Ce contre quoi je me bats, c’est la simplicité des choses. Les choses, les objectifs sont faciles à énoncer, mais le chemin est une somme de contradictions et la CRE est là pour discuter avec chacun pour essayer dans ce monde de contradiction, de trouver le chemin de crête qui préserve le climat, la sécurité énergétique, l’emploi et le prix. Nous naviguons en permanence entre ces quatre prérequis, et le modèle énergétique idéal n’existe pas. 

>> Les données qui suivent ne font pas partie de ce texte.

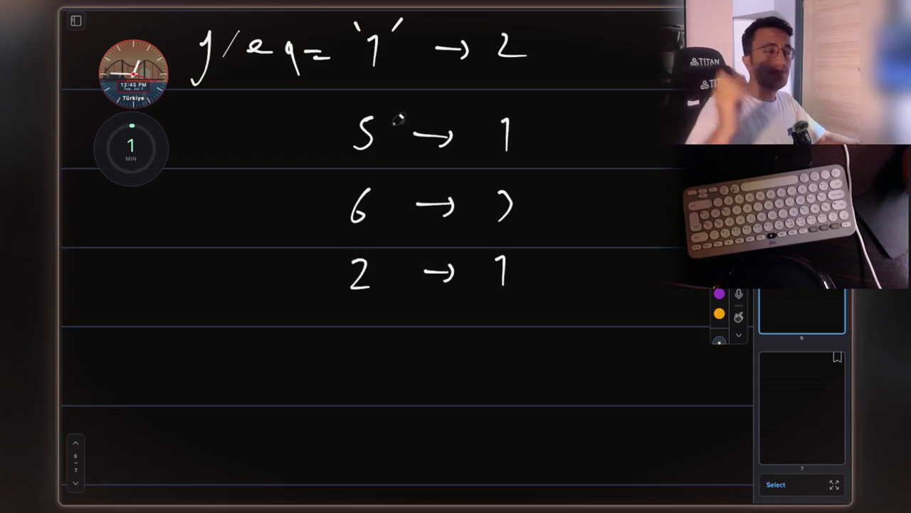
scroll(398, 120, "up", 2)
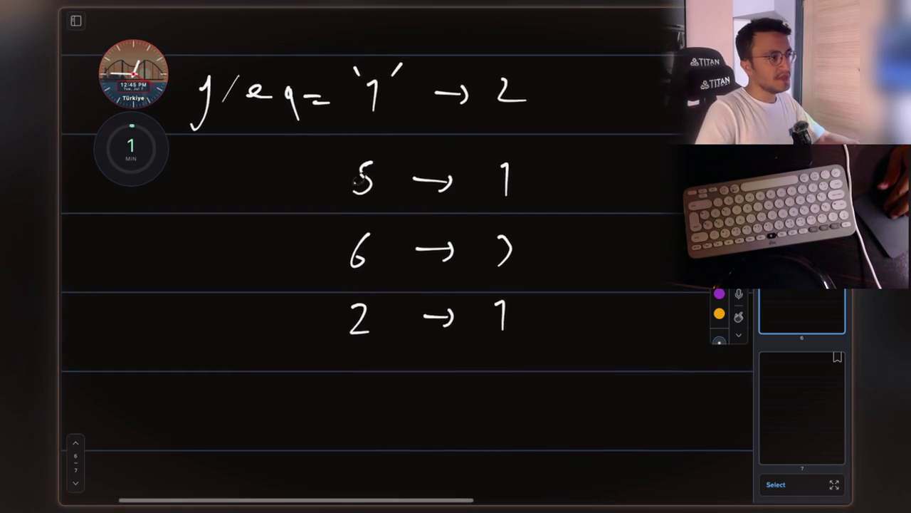
- Draw an arrow pointing at the bottom 2 and underline it
left_click_drag(252, 354, 297, 346)
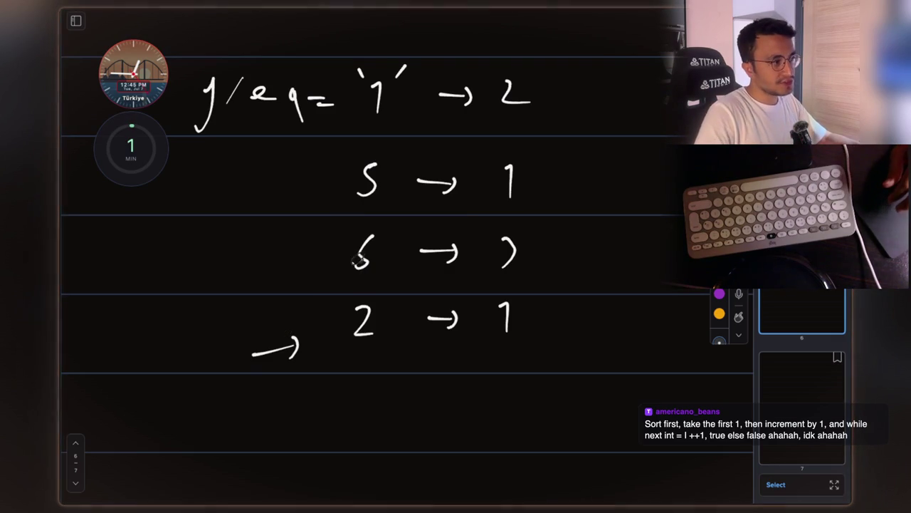
left_click_drag(336, 361, 363, 362)
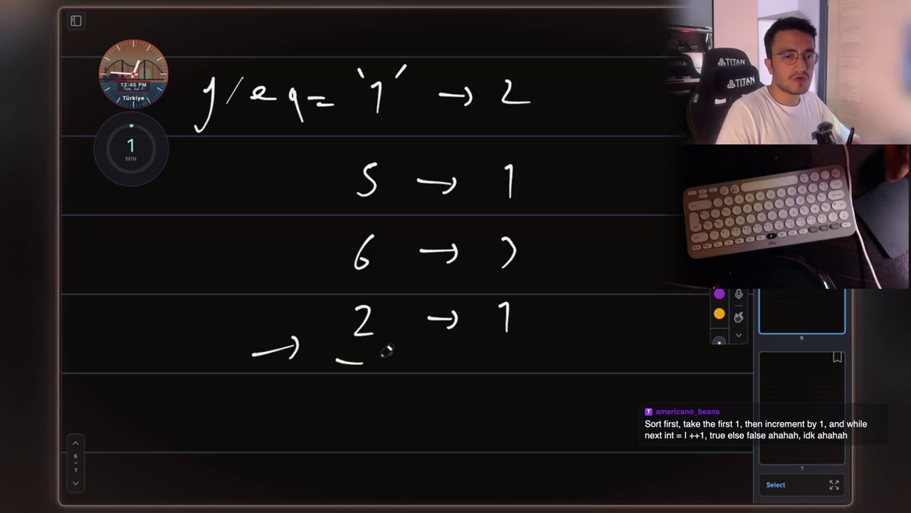
scroll(387, 349, "left", 1)
key("super+Tab")
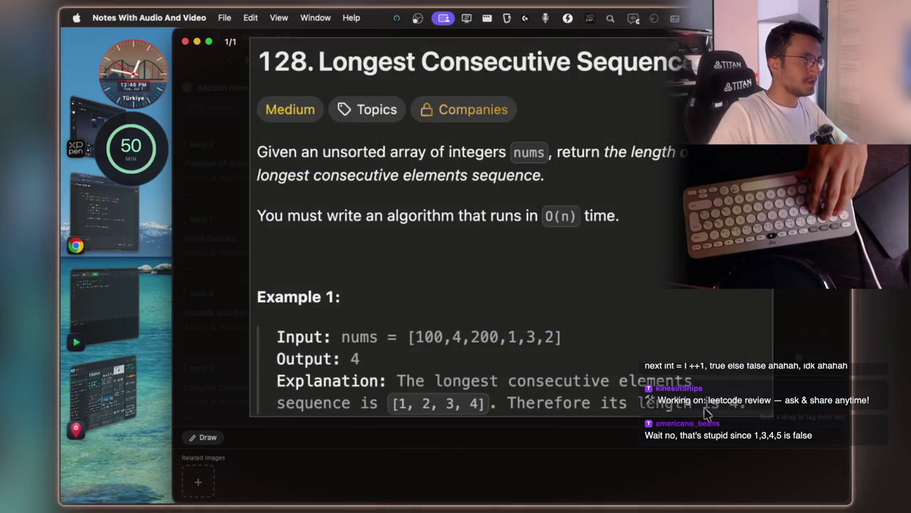
- Send Claude the problem screenshot and a question about consecutive size-k groups
left_click(130, 210)
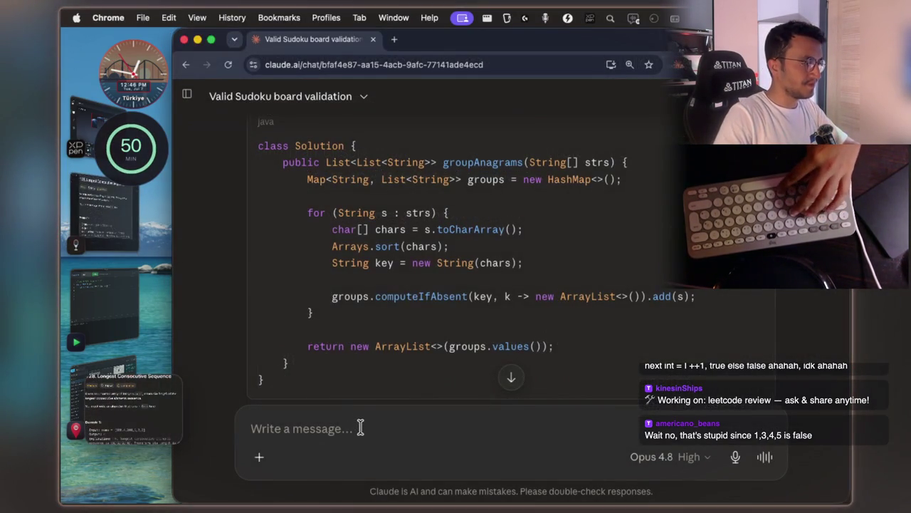
key("super+v")
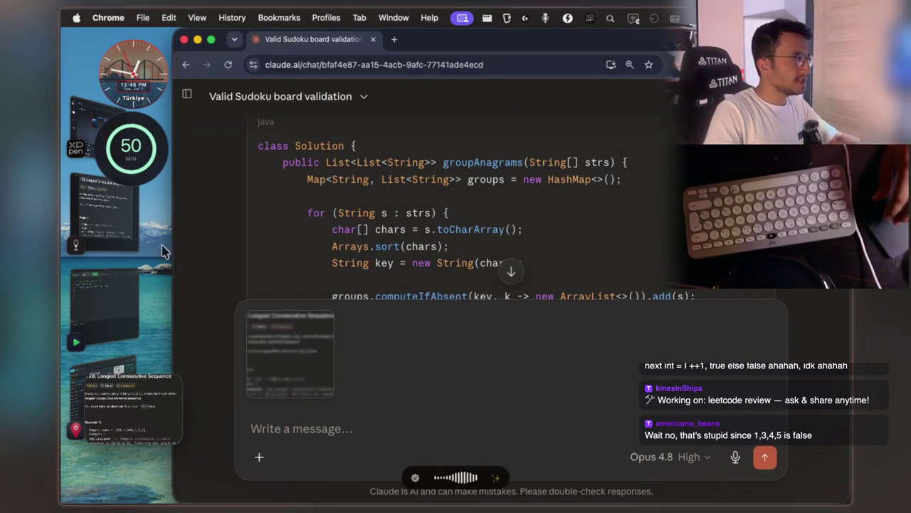
left_click(120, 230)
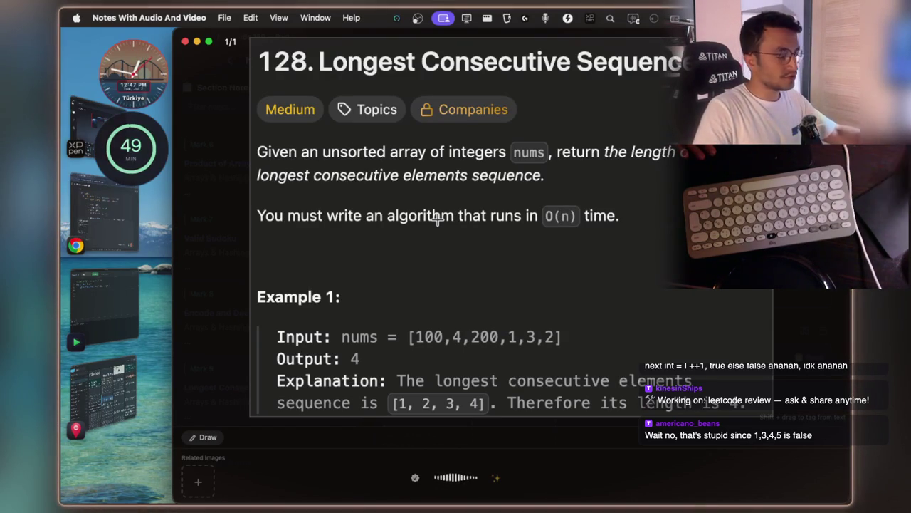
left_click(116, 223)
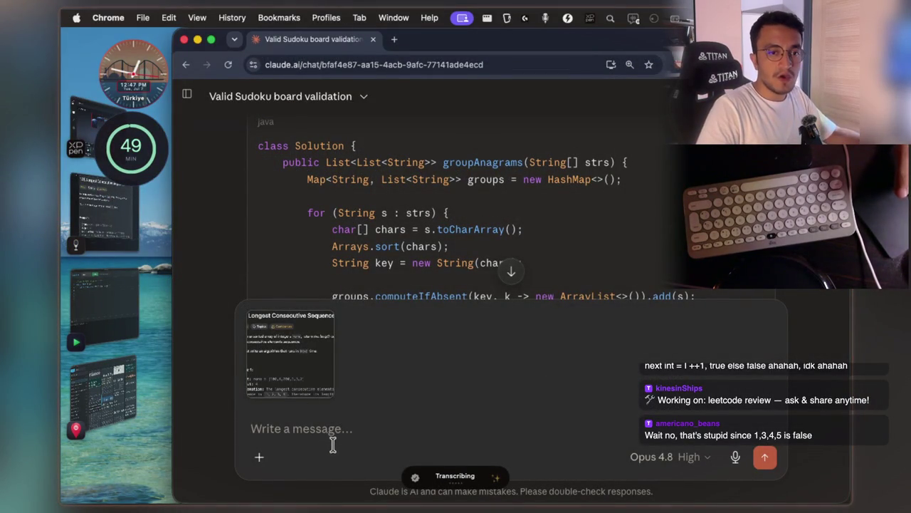
key("Return")
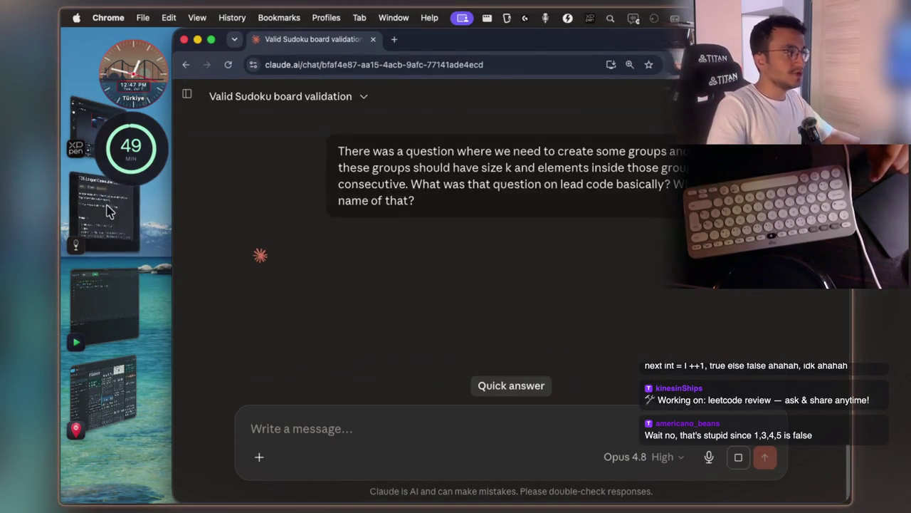
- Review the LeetCode 128 problem statement, then return to the handwritten J/eq sketch page
left_click(118, 209)
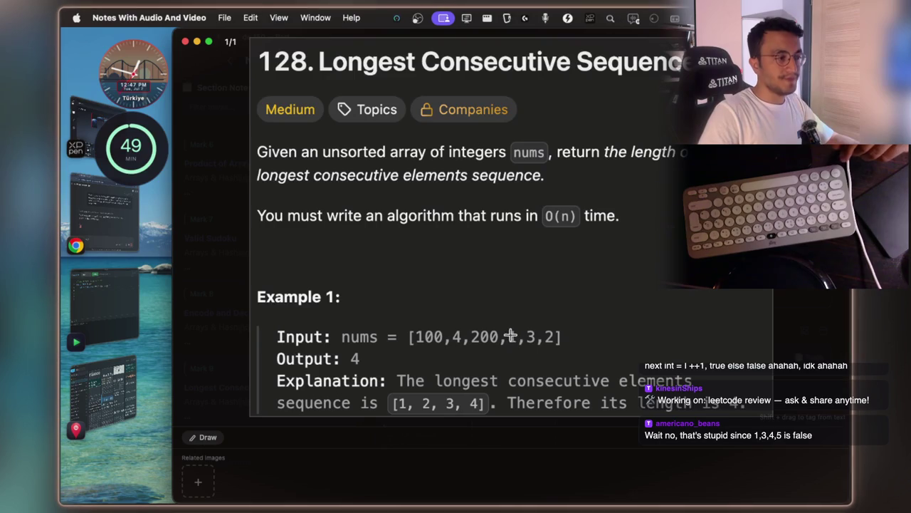
key("super+Tab")
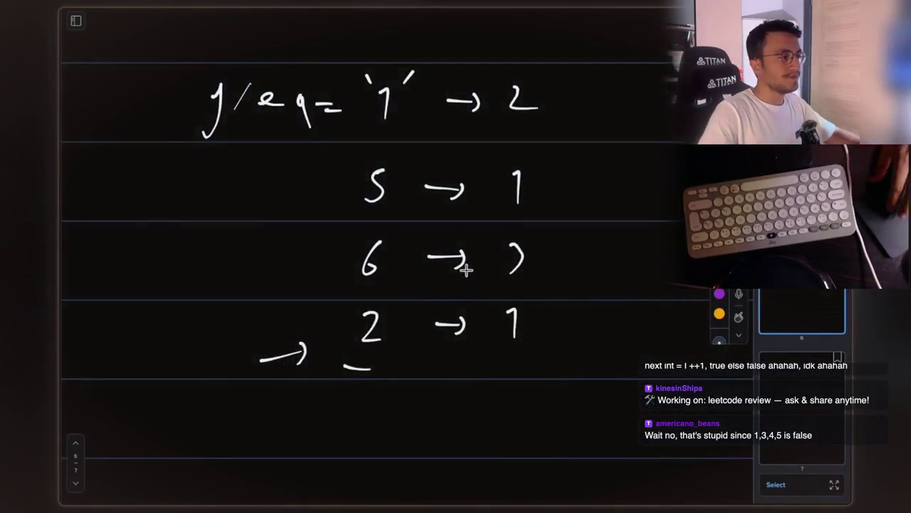
- Write a 5 with a curved arrow to a 6, and label it +1 beneath
scroll(468, 268, "down", 5)
scroll(310, 289, "down", 1)
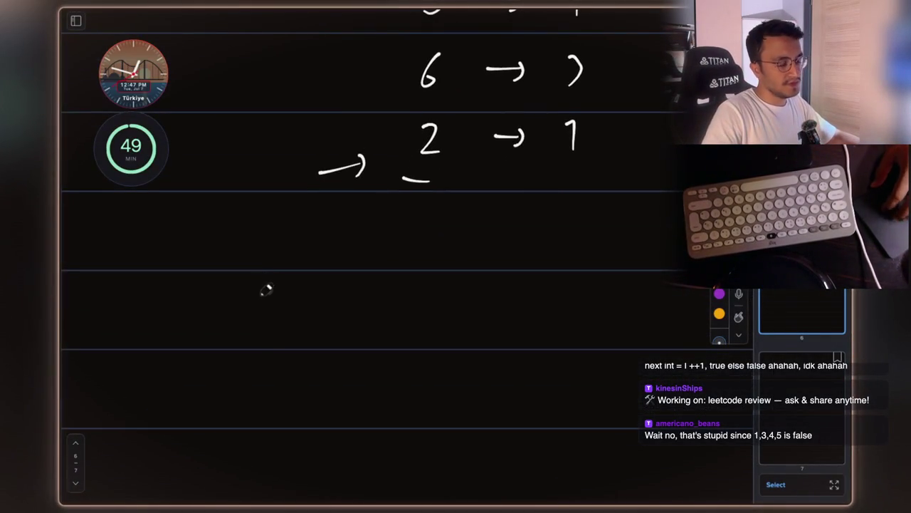
scroll(266, 291, "down", 3)
left_click_drag(282, 279, 272, 300)
left_click_drag(273, 268, 309, 268)
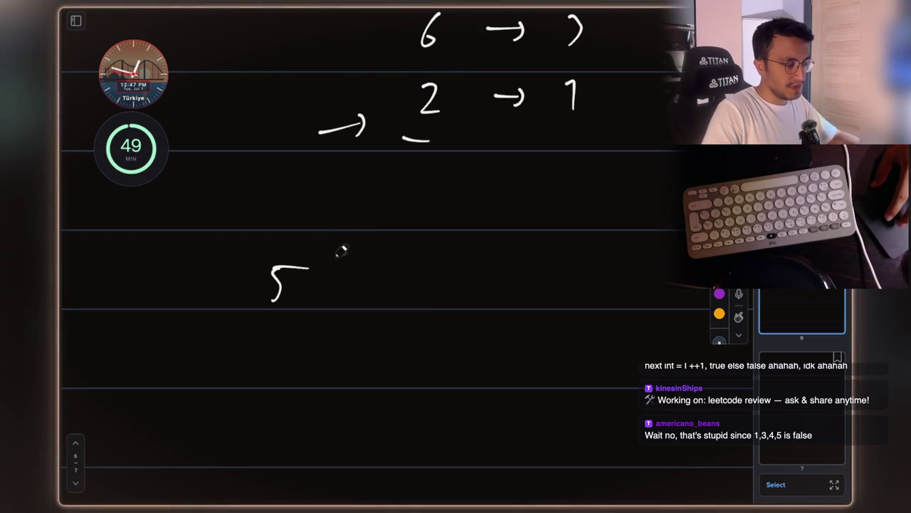
left_click_drag(298, 253, 397, 248)
left_click_drag(381, 278, 369, 297)
left_click_drag(314, 342, 314, 369)
left_click_drag(335, 346, 342, 372)
- Circle the 5 and the underlined 6
scroll(353, 360, "down", 5)
scroll(444, 183, "up", 10)
scroll(564, 181, "down", 8)
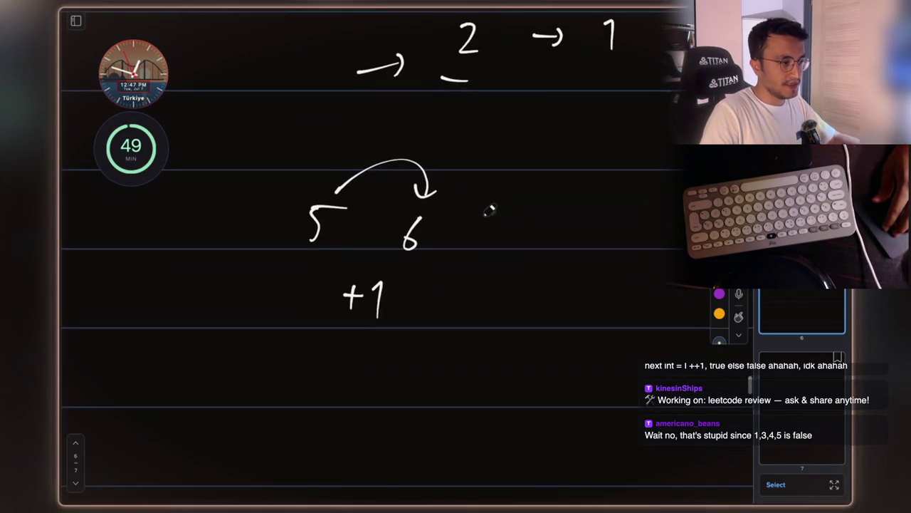
scroll(489, 208, "up", 10)
scroll(501, 121, "down", 9)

On évoque beaucoup la maîtrise de l’énergie, et notamment de la consommation, pour faire face à l’augmentation des prix. Que peut-on faire en Outre-mer à ce sujet ? Comment maîtriser l’énergie en Outre-mer ?

Dans tous les territoires, la CRE a imposé et apporté un financement à hauteur de 500 millions sur une période sur cinq ans pour que nous puissions définir des mesures qui font que la consommation baisse, au sein de comités de Maîtrise de l’Énergie (MDE) qui réunissent les réseaux EDF, les élus, l'État, et des associations. Un exemple simple est de bouger les taux de l'octroi de mer sur les produits qui consomme trop d'énergie d'avoir un octroi de mer plus fort sur les ampoules d'hier que sur les LED. L’autre exemple, c’est le développement des véhicules électriques, un vrai sujet en Outre-mer où on ne peut pas les développer avec de l'intermittent, il vous faudra une petite base du stockage. Le stockage étant compliqué en Outre-mer. Donc partout, nous avons mis en place des comités MDE qui proposent aux élus, à la population des moyens de réduire un petit peu leur consommation d'énergie. 

Vous parliez des sommes de contradiction, est-ce qu'il y a un exemple, un territoire qui arrive bien à les intégrer dans son mix énergétique ? 

Tous les territoires sont des exemples où on avance à des vitesses différentes parce qu'on ne parle pas de la même solution partout. Il y a vraisemblablement une île en Polynésie où on produit de l’énergie avec de l'huile de coco et un peu de solaire. C'est bien, ce n’est pas reproductible partout. 

Il y a un sujet qu'il faut avoir en tête : il nous faut maintenant faire ce qu'on appelle la programmation pluriannuelle de l'énergie (PPE), avec l'État, les élus, le gestionnaire du réseau, c’est-à-dire, le garant de l'équilibre, celui qui fait qu'à chaque instant, la demande d'électricité est égale à la fourniture d'électricité. Mon souci, c'est que pour des raisons diverses et variées, selon les territoires, les élections et la politique locale, on est en retard. Mais il faut que chacun s’y mette et qu’on fasse ensemble une programmation pluriannuelle de l'énergie.

Il y a un autre sujet, ce sont les écarts. Il y a des endroits où il n'y a rien. Vous avez des populations qui sont Françaises, comme vous et moi, mais qui n’ont pas accès à l’énergie. Je pense à des tribus en Guyane ou des îlots éloignés de Polynésie. L’objectif, c’est d’amener l'électricité dans chaque tribu, dans chaque îlot, et si possible une électricité décarbonée. C'est ça notre objectif, et c’est ce qu’amène la République en Outre-mer. La CRE n’étant qu'un élément du système.